Fui assistir Andrea Beltrão, na sua inspirada Antígona, no Teatro Poeira. Antígona é uma de minhas paixões literárias. Ela me inspirou a escrever sobre a tragédia, em A Era do Imprevisto, não como uma história fatalista de desfecho irremediável, mas como um exercício cívico sobre as consequências das más escolhas. Os cidadãos atenienses deviam mirar-se no exemplo de Tebas, para não repetir seus erros. A tragédia não é sobre o inexorável. É sobre a alma humana guiada por uma lógica que a condiciona a um final infeliz.

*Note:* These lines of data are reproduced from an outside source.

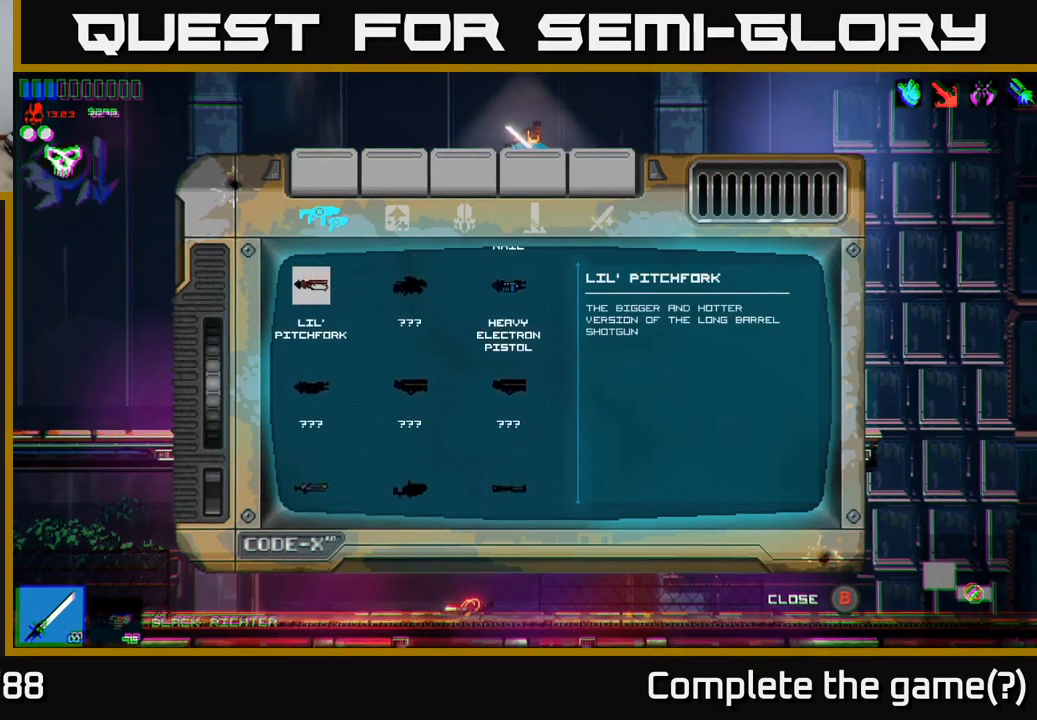
{"buttons": [], "left_stick": "center", "right_stick": "center", "events": [[50, "DPAD_UP", "up"], [167, "DPAD_UP", "down"], [233, "DPAD_UP", "up"]]}
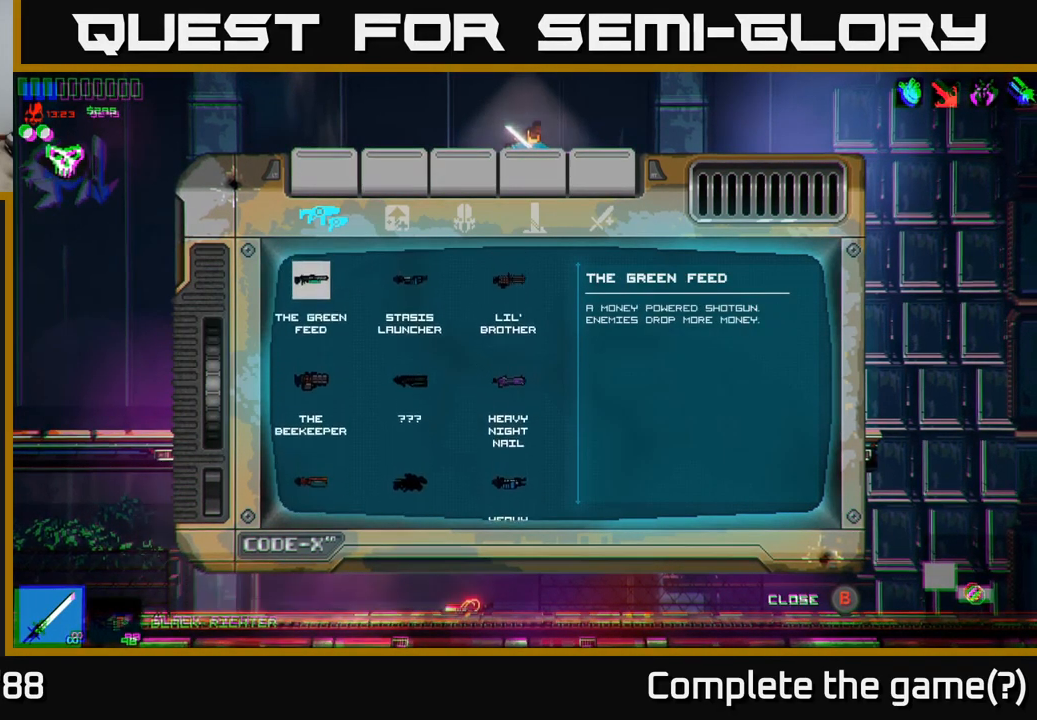
{"buttons": [], "left_stick": "center", "right_stick": "center", "events": []}
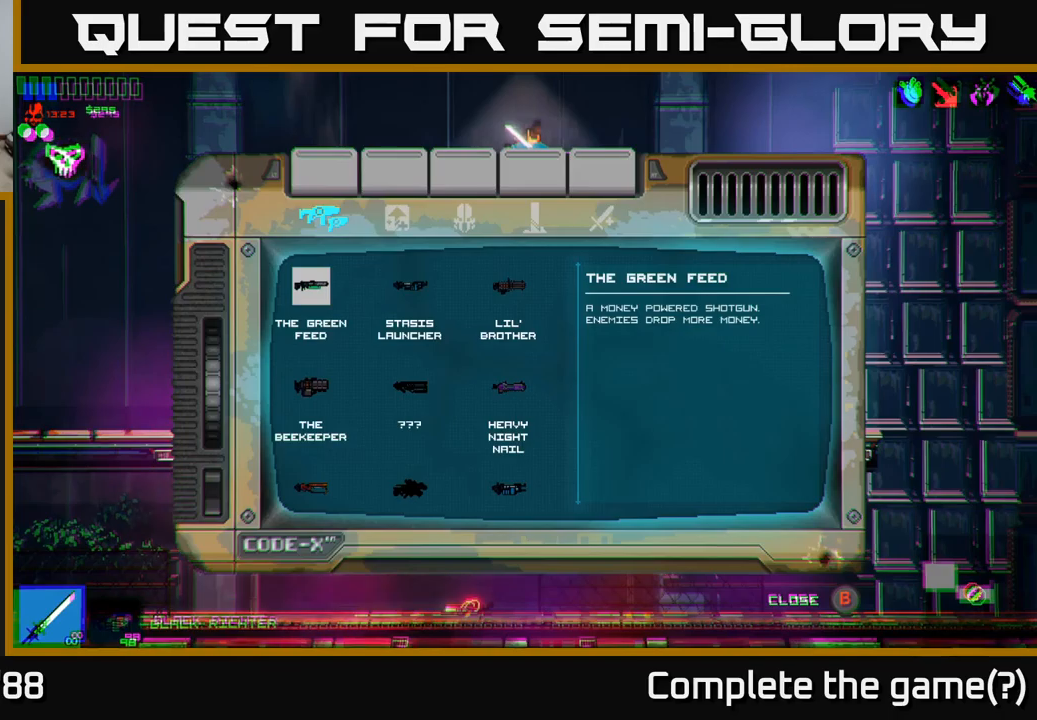
{"buttons": [], "left_stick": "center", "right_stick": "center", "events": [[283, "DPAD_UP", "down"], [367, "DPAD_UP", "up"]]}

Enquanto as lágrimas de Andrea Beltrão desfaziam sua maquiagem e pintavam sulcos negros em seu rosto transfigurado, eu era assaltado pela força daquele conflito essencial entre o poder tirânico do estado e a defesa intransigente da liberdade. Ele não se resume, nem se resolve, numa simples equação liberal. Não há como preservar a liberdade individual, num mundo em que as pessoas se fecham ao convívio coletivo. A liberdade é uma construção comum. Se admitimos que ela seja sonegada a uma parte, todas as partes a perderão em algum momento. A tirania é sempre infiel, sacrifica até os mais ardorosos seguidores do tirano, para realizar seus degenerados fins.

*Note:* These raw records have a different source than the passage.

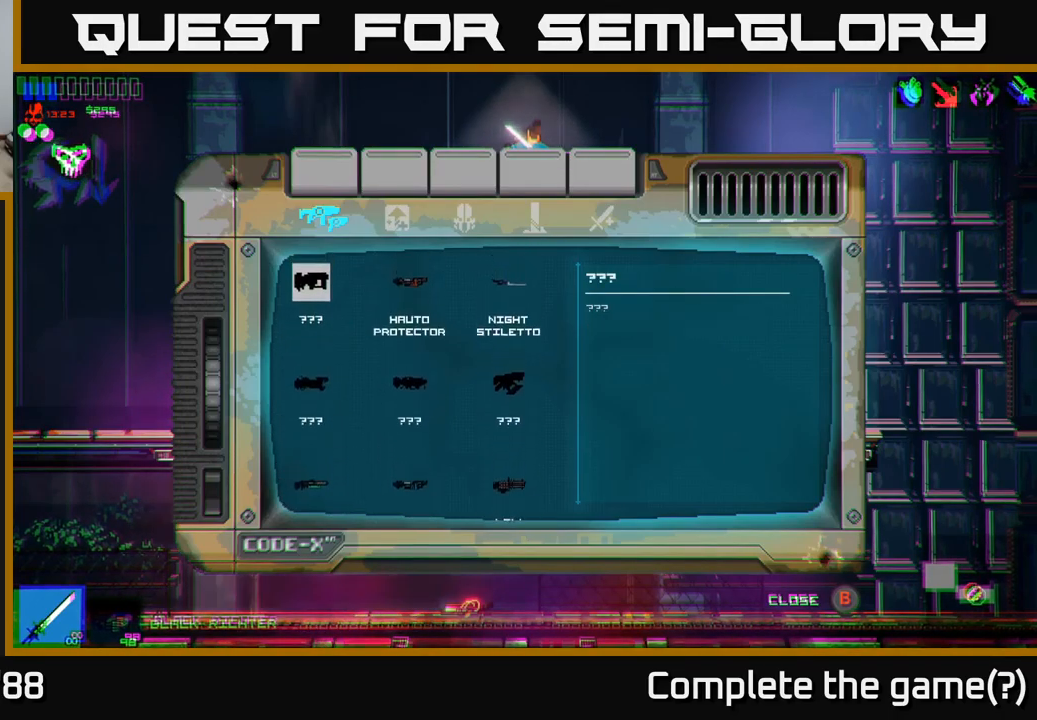
{"buttons": ["DPAD_UP"], "left_stick": "center", "right_stick": "center", "events": [[17, "DPAD_UP", "up"], [467, "DPAD_UP", "down"]]}
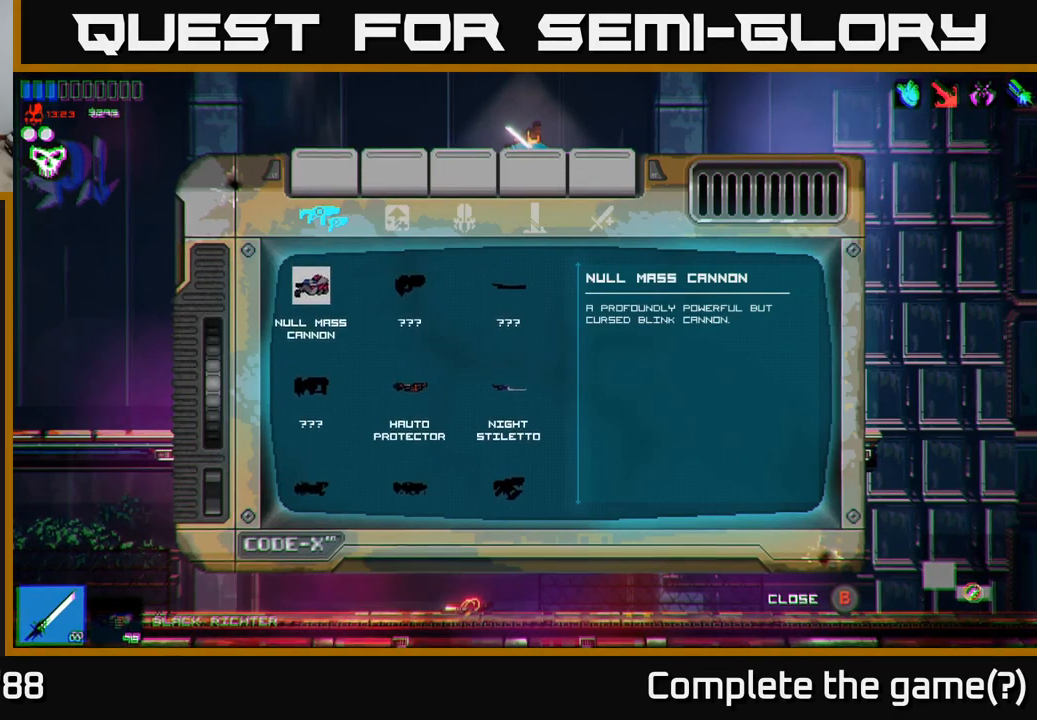
{"buttons": ["DPAD_UP"], "left_stick": "center", "right_stick": "center", "events": [[67, "DPAD_UP", "up"], [500, "DPAD_UP", "down"]]}
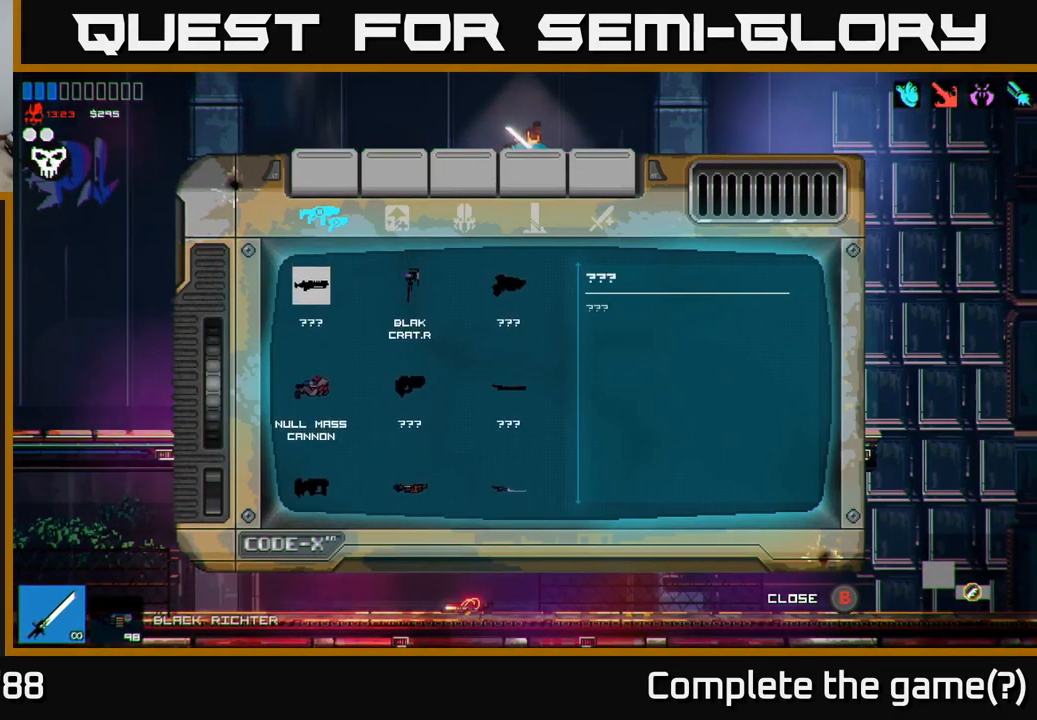
{"buttons": [], "left_stick": "center", "right_stick": "center", "events": [[133, "DPAD_UP", "up"]]}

Mergulhado no universo doloroso de Sófocles, eu ora pensava no avanço solerte do autoritarismo, por aqui em por outras partes, ora na insensatez do fogo que devasta a Amazônia e o Pantanal. Estamos diante da versão mais criminosa do complexo de Prometeu. Mas, o semideus trágico sabe o crime que cometeu. Os responsáveis reais pelas chamas amazônicas, não. O complexo de Prometeu é arrogante. O titã Prometeu roubou o fogo e o entregou “à estirpe humana, a fim de servir-lhe de mestre das artes numerosas, dos meios capazes de fazê-la chegar a elevados fins”. Ele é um dos modelos dessa lógica da irresponsabilidade, que leva a más escolhas seriais, e da negação teimosa das evidências e dos alertas sobre as consequências inevitáveis e brutais desses atos. Não por acaso, é visto pela maioria como herói e símbolo do progresso.

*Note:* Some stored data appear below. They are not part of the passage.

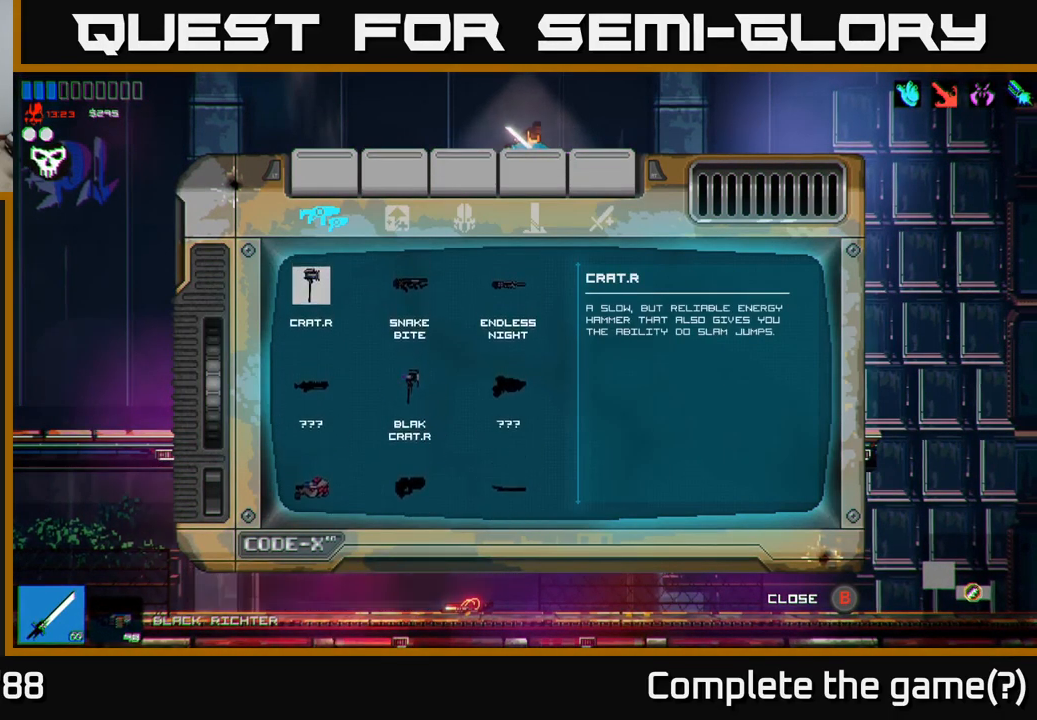
{"buttons": [], "left_stick": "center", "right_stick": "center", "events": [[383, "DPAD_UP", "down"], [483, "DPAD_UP", "up"]]}
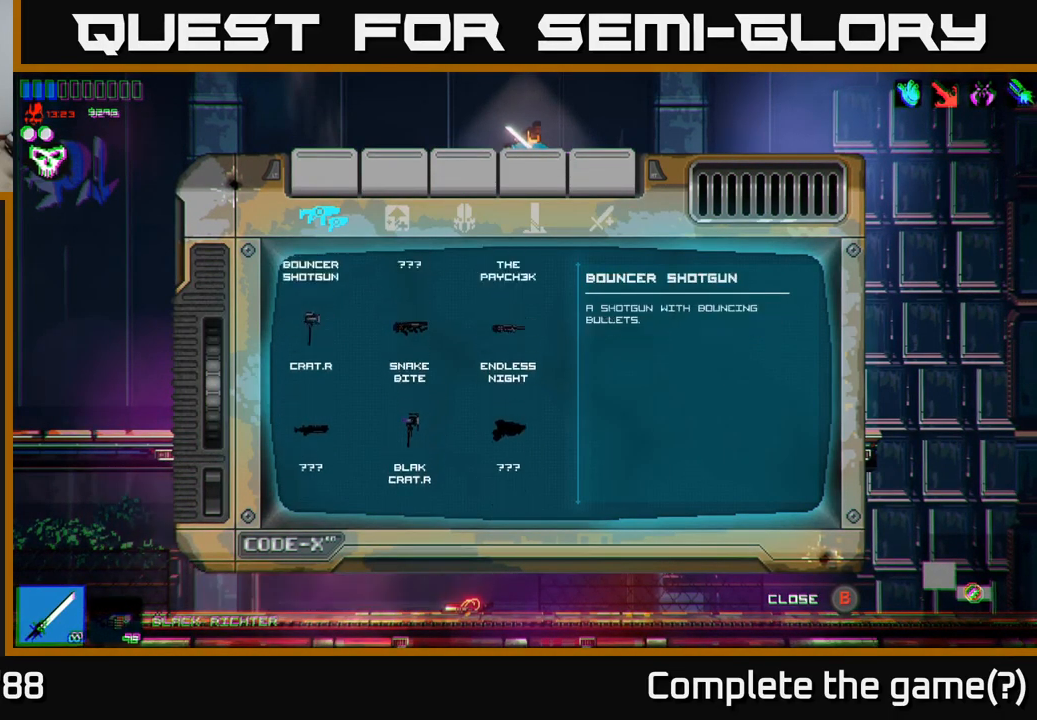
{"buttons": [], "left_stick": "center", "right_stick": "center", "events": [[200, "DPAD_UP", "down"], [267, "DPAD_UP", "up"]]}
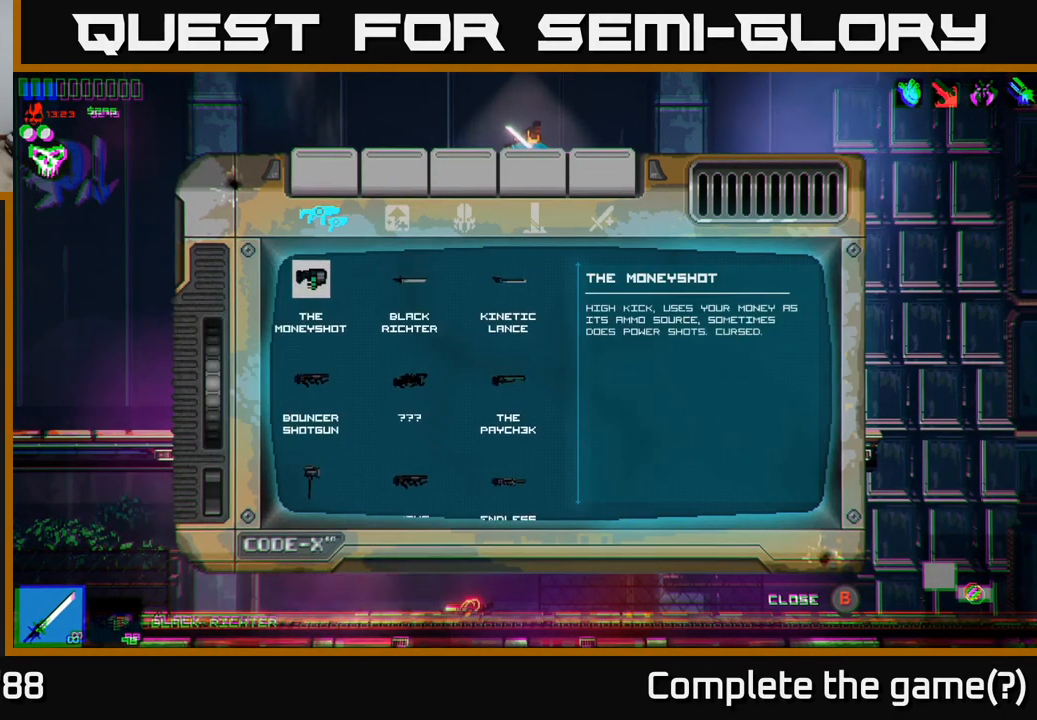
{"buttons": [], "left_stick": "center", "right_stick": "center", "events": []}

Que lógica é essa que empurra as pessoas a um destino trágico? É a lógica nascida da tensão entre o geral e o particular, entre vontade e limite. Voltamos a Antígona, cuja tragédia não se resume à simples contrariedade entre o dever da heroína para com o irmão e as leis de seu país.
Ela dramatiza o conflito entre a consciência privada e o bem-estar coletivo. Paralelamente à tensão entre o desejo dionisíaco e a temperança apolínea, ela revela com força os limites do exercício legítimo do poder e a necessidade da desobediência civil nos casos em que o governante não tem limites.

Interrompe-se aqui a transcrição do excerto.